1. ¹Radiation Epidemiology Branch, Division of Cancer Epidemiology and Genetics, National Cancer Institute, NIH, DHHS, 6120 Executive Boulevard, EPS 7092, MSC 7238, Bethesda, MD 20892-7238, USA
2. ²Biology and Biotechnology Research Program, Lawrence Livermore National Laboratory, 7000 East Avenue, L-441, PO Box 808, Livermore, CA 94551-0808, USA

Correspondence: A Sigurdson, E-mail: sigurdsa@mail.nih.gov

Abstract

Do second primary cancers in humans arise from radiation-induced somatic genomic instability after radiotherapy for the first malignancy? The amount of truly pertinent human information on this issue is sparse, leading to the conclusion that we cannot confirm or refute that instability induction by radiation is involved. However, the in vitro findings of radiation-induced genomic instability through bystander effects or increased mutation rates in cell progeny of apparently normal but irradiated cells are provocative and their transferability to human in vivo biology deserves further investigation. We describe possible animal and human studies to stimulate ideas, but the collaborative commitment of multiple large institutions to tumor tissue procurement and retrieval will be essential.
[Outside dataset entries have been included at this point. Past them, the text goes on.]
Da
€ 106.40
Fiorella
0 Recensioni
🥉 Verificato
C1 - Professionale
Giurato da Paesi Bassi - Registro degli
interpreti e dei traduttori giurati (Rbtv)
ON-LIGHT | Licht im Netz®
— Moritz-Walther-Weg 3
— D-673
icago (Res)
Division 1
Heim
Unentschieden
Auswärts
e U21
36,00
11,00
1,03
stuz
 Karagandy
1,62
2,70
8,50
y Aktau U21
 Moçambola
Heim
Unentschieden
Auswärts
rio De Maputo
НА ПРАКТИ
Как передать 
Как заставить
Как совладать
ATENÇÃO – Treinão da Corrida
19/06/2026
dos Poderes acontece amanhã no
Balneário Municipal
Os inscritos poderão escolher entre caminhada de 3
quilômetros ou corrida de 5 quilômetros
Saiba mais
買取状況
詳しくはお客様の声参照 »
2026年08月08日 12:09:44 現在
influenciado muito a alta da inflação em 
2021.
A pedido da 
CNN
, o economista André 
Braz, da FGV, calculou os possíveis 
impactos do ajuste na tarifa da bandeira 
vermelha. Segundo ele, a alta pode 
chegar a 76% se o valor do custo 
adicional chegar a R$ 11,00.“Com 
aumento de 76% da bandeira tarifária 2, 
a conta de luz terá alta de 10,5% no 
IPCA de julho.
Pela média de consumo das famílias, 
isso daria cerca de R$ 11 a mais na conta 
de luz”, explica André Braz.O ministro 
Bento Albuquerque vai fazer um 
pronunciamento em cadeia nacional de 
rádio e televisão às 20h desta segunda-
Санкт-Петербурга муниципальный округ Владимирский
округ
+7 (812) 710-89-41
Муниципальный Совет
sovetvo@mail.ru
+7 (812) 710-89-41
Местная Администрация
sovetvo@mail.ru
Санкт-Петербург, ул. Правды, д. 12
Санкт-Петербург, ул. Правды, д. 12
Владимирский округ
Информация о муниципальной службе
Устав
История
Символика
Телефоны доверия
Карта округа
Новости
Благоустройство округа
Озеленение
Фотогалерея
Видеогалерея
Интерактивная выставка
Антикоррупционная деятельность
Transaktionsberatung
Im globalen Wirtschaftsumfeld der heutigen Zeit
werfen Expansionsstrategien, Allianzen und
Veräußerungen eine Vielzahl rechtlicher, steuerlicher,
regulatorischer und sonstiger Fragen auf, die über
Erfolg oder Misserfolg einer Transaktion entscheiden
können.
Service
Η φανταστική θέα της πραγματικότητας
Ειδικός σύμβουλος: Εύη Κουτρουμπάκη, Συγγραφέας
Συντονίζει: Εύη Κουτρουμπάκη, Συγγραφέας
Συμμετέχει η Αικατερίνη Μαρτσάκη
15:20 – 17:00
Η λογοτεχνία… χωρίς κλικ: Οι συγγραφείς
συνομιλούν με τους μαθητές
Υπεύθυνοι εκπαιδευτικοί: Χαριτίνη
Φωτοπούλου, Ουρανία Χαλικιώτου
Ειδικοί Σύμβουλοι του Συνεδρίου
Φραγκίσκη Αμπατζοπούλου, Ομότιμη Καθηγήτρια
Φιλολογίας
In addition, detecting the temporal progression of genomic instability and identifying the salient genetic events as being radiation-induced will be pivotal. Execution of some of the studies suggested is not possible now, but applying next-generation methods could bring the concepts to fruition. As nearly one in 10 cancer diagnoses are second (or higher) malignancies, it is important to understand the contribution of radiotherapy to second cancer induction and pursue well-coordinated efforts to determine the role of induced genomic instability.